David Hirsh on David Clark and Marx
There is an interesting post on Engage trying to unpack some of the problematic aspects of what’s getting thrown around between racism and anti-Semitism of late.
What seems interesting is that while the article is trying complexify and nuance argumentation, I’m not sure that the form of the argument really bares out:
The truth is that there have always been pro-totalitarian and antisemitic currents on the left but that these currents were always militantly opposed by others on the left who were anti-racist and who took liberty seriously. Karl Marx thundered against the ultra-left antisemitic rubbish of Bruno Bauer, when Bauer argued against Jewish emancipation in 19th Century Germany. August Bebel denounced left antisemities who thought that a clever way to oppose capitalism was to oppose “Jewish capitalism” first. Bebel called this the “Socialism of Fools”. Jewish Trade Unionists bravely resisted the TUC’s campaign for immigration controls to exclude Jews from Britain in 1905. The Russian Stalinists relied on antisemitism as a staple organising principle of their totalitarian state.
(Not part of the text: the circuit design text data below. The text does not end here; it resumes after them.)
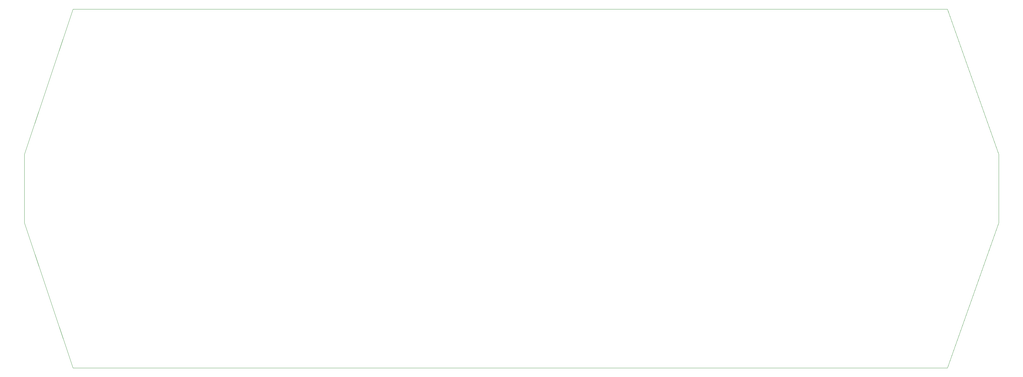
<source format=gbr>
G04 #@! TF.GenerationSoftware,KiCad,Pcbnew,(5.1.4)-1*
G04 #@! TF.CreationDate,2019-12-22T22:02:26+01:00*
G04 #@! TF.ProjectId,keyboard3,6b657962-6f61-4726-9433-2e6b69636164,rev?*
G04 #@! TF.SameCoordinates,Original*
G04 #@! TF.FileFunction,Profile,NP*
%FSLAX46Y46*%
G04 Gerber Fmt 4.6, Leading zero omitted, Abs format (unit mm)*
G04 Created by KiCad (PCBNEW (5.1.4)-1) date 2019-12-22 22:02:26*
%MOMM*%
%LPD*%
G04 APERTURE LIST*
%ADD10C,0.050000*%
G04 APERTURE END LIST*
D10*
X284162500Y-80168750D02*
X284162500Y-99218750D01*
X269875000Y-39687500D02*
X284162500Y-80168750D01*
X26193750Y-39687500D02*
X269875000Y-39687500D01*
X12700000Y-80168750D02*
X26193750Y-39687500D01*
X12700000Y-80168750D02*
X12700000Y-99218750D01*
X26193750Y-139700000D02*
X12700000Y-99218750D01*
X269875000Y-139700000D02*
X26193750Y-139700000D01*
X284162500Y-99218750D02*
X269875000Y-139700000D01*
M02*

</source>
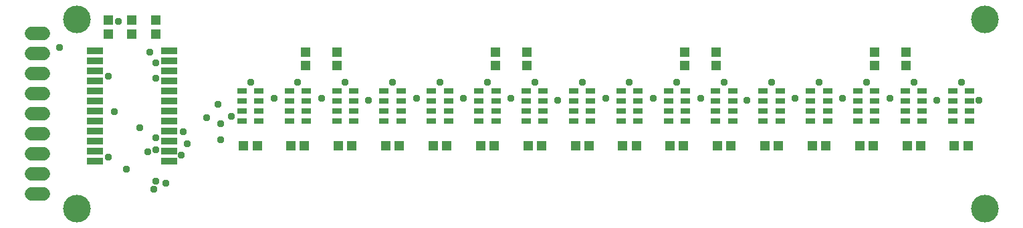
<source format=gbr>
G04 EAGLE Gerber RS-274X export*
G75*
%MOMM*%
%FSLAX34Y34*%
%LPD*%
%INSoldermask Top*%
%IPPOS*%
%AMOC8*
5,1,8,0,0,1.08239X$1,22.5*%
G01*
%ADD10C,3.503200*%
%ADD11R,1.203200X1.303200*%
%ADD12R,1.303200X1.203200*%
%ADD13R,2.153200X0.853200*%
%ADD14C,1.727200*%
%ADD15R,1.253200X0.753200*%
%ADD16C,0.959600*%


D10*
X1240000Y270000D03*
X1240000Y30000D03*
X90000Y270000D03*
X90000Y30000D03*
D11*
X380000Y211500D03*
X380000Y228500D03*
D12*
X601500Y110000D03*
X618500Y110000D03*
X661500Y110000D03*
X678500Y110000D03*
X721500Y110000D03*
X738500Y110000D03*
D11*
X1100000Y211500D03*
X1100000Y228500D03*
X1140000Y211500D03*
X1140000Y228500D03*
D12*
X781500Y110000D03*
X798500Y110000D03*
X841500Y110000D03*
X858500Y110000D03*
X901500Y110000D03*
X918500Y110000D03*
X961500Y110000D03*
X978500Y110000D03*
D11*
X860000Y211500D03*
X860000Y228500D03*
X420000Y211500D03*
X420000Y228500D03*
X900000Y211500D03*
X900000Y228500D03*
D12*
X1021500Y110000D03*
X1038500Y110000D03*
X1081500Y110000D03*
X1098500Y110000D03*
X1141500Y110000D03*
X1158500Y110000D03*
X1201500Y110000D03*
X1218500Y110000D03*
X301500Y110000D03*
X318500Y110000D03*
X361500Y110000D03*
X378500Y110000D03*
X421500Y110000D03*
X438500Y110000D03*
X481500Y110000D03*
X498500Y110000D03*
D11*
X620000Y211500D03*
X620000Y228500D03*
X660000Y211500D03*
X660000Y228500D03*
D12*
X541500Y110000D03*
X558500Y110000D03*
D13*
X207250Y90150D03*
X207250Y102850D03*
X207250Y115550D03*
X207250Y128250D03*
X207250Y140950D03*
X207250Y153650D03*
X207250Y166350D03*
X207250Y179050D03*
X207250Y191750D03*
X207250Y204450D03*
X207250Y217150D03*
X207250Y229850D03*
X112750Y229850D03*
X112750Y217150D03*
X112750Y204450D03*
X112750Y191750D03*
X112750Y179050D03*
X112750Y166350D03*
X112750Y153650D03*
X112750Y140950D03*
X112750Y128250D03*
X112750Y115550D03*
X112750Y102850D03*
X112750Y90150D03*
D14*
X47620Y48400D02*
X32380Y48400D01*
X32380Y73800D02*
X47620Y73800D01*
X47620Y99200D02*
X32380Y99200D01*
X32380Y124600D02*
X47620Y124600D01*
X47620Y150000D02*
X32380Y150000D01*
X32380Y175400D02*
X47620Y175400D01*
X47620Y200800D02*
X32380Y200800D01*
X32380Y226200D02*
X47620Y226200D01*
X47620Y251600D02*
X32380Y251600D01*
D15*
X299250Y178750D03*
X299250Y166250D03*
X299250Y153750D03*
X299250Y141250D03*
X320750Y141250D03*
X320750Y153750D03*
X320750Y166250D03*
X320750Y178750D03*
X839250Y178750D03*
X839250Y166250D03*
X839250Y153750D03*
X839250Y141250D03*
X860750Y141250D03*
X860750Y153750D03*
X860750Y166250D03*
X860750Y178750D03*
X899250Y178750D03*
X899250Y166250D03*
X899250Y153750D03*
X899250Y141250D03*
X920750Y141250D03*
X920750Y153750D03*
X920750Y166250D03*
X920750Y178750D03*
X959250Y178750D03*
X959250Y166250D03*
X959250Y153750D03*
X959250Y141250D03*
X980750Y141250D03*
X980750Y153750D03*
X980750Y166250D03*
X980750Y178750D03*
X1019250Y178750D03*
X1019250Y166250D03*
X1019250Y153750D03*
X1019250Y141250D03*
X1040750Y141250D03*
X1040750Y153750D03*
X1040750Y166250D03*
X1040750Y178750D03*
X1079250Y178750D03*
X1079250Y166250D03*
X1079250Y153750D03*
X1079250Y141250D03*
X1100750Y141250D03*
X1100750Y153750D03*
X1100750Y166250D03*
X1100750Y178750D03*
X1139250Y178750D03*
X1139250Y166250D03*
X1139250Y153750D03*
X1139250Y141250D03*
X1160750Y141250D03*
X1160750Y153750D03*
X1160750Y166250D03*
X1160750Y178750D03*
X1199250Y178750D03*
X1199250Y166250D03*
X1199250Y153750D03*
X1199250Y141250D03*
X1220750Y141250D03*
X1220750Y153750D03*
X1220750Y166250D03*
X1220750Y178750D03*
X359250Y178750D03*
X359250Y166250D03*
X359250Y153750D03*
X359250Y141250D03*
X380750Y141250D03*
X380750Y153750D03*
X380750Y166250D03*
X380750Y178750D03*
X419250Y178750D03*
X419250Y166250D03*
X419250Y153750D03*
X419250Y141250D03*
X440750Y141250D03*
X440750Y153750D03*
X440750Y166250D03*
X440750Y178750D03*
X479250Y178750D03*
X479250Y166250D03*
X479250Y153750D03*
X479250Y141250D03*
X500750Y141250D03*
X500750Y153750D03*
X500750Y166250D03*
X500750Y178750D03*
X539250Y178750D03*
X539250Y166250D03*
X539250Y153750D03*
X539250Y141250D03*
X560750Y141250D03*
X560750Y153750D03*
X560750Y166250D03*
X560750Y178750D03*
X599250Y178750D03*
X599250Y166250D03*
X599250Y153750D03*
X599250Y141250D03*
X620750Y141250D03*
X620750Y153750D03*
X620750Y166250D03*
X620750Y178750D03*
X659250Y178750D03*
X659250Y166250D03*
X659250Y153750D03*
X659250Y141250D03*
X680750Y141250D03*
X680750Y153750D03*
X680750Y166250D03*
X680750Y178750D03*
X719250Y178750D03*
X719250Y166250D03*
X719250Y153750D03*
X719250Y141250D03*
X740750Y141250D03*
X740750Y153750D03*
X740750Y166250D03*
X740750Y178750D03*
X779250Y178750D03*
X779250Y166250D03*
X779250Y153750D03*
X779250Y141250D03*
X800750Y141250D03*
X800750Y153750D03*
X800750Y166250D03*
X800750Y178750D03*
D12*
X160000Y268500D03*
X160000Y251500D03*
X190000Y268500D03*
X190000Y251500D03*
X130000Y251500D03*
X130000Y268500D03*
D16*
X286068Y147320D03*
X269240Y162172D03*
X68580Y233840D03*
X182880Y228600D03*
X142500Y267500D03*
X340000Y170000D03*
X272500Y137500D03*
X400000Y170000D03*
X254920Y145080D03*
X459021Y167602D03*
X225000Y127500D03*
X520000Y170000D03*
X190000Y120000D03*
X580000Y170000D03*
X272500Y117500D03*
X640000Y170000D03*
X230000Y112500D03*
X699021Y167602D03*
X190000Y105000D03*
X760000Y170000D03*
X222500Y97500D03*
X820000Y170000D03*
X130000Y95000D03*
X880000Y170000D03*
X152500Y80000D03*
X939021Y167602D03*
X187500Y55000D03*
X1000000Y170000D03*
X190000Y65000D03*
X1060000Y170000D03*
X202500Y62500D03*
X1120000Y170000D03*
X137500Y152500D03*
X1179021Y167602D03*
X170000Y132500D03*
X1232500Y167500D03*
X130000Y197500D03*
X180000Y102500D03*
X310000Y190000D03*
X1210000Y190000D03*
X1150000Y190000D03*
X1090000Y190000D03*
X1030000Y190000D03*
X970000Y190000D03*
X910000Y190000D03*
X850000Y190000D03*
X790000Y190000D03*
X730000Y190000D03*
X670000Y190000D03*
X610000Y190000D03*
X550000Y190000D03*
X490000Y190000D03*
X430000Y190000D03*
X370000Y190000D03*
X190000Y195000D03*
X190000Y215000D03*
M02*

</source>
The problem here being that Marx, in the second part of On the Jewish Question, makes a plurality of really bad arguments about Jew’s and parasitism, the source of most linkages between Marx and anti-Semitism. And to claim that this was the thunderous response to Bauer pretty much ignores the second part of the essay. While it’s agreeable that some parts of the left have opposed anti-Semism, it’s unfortunate to use this example.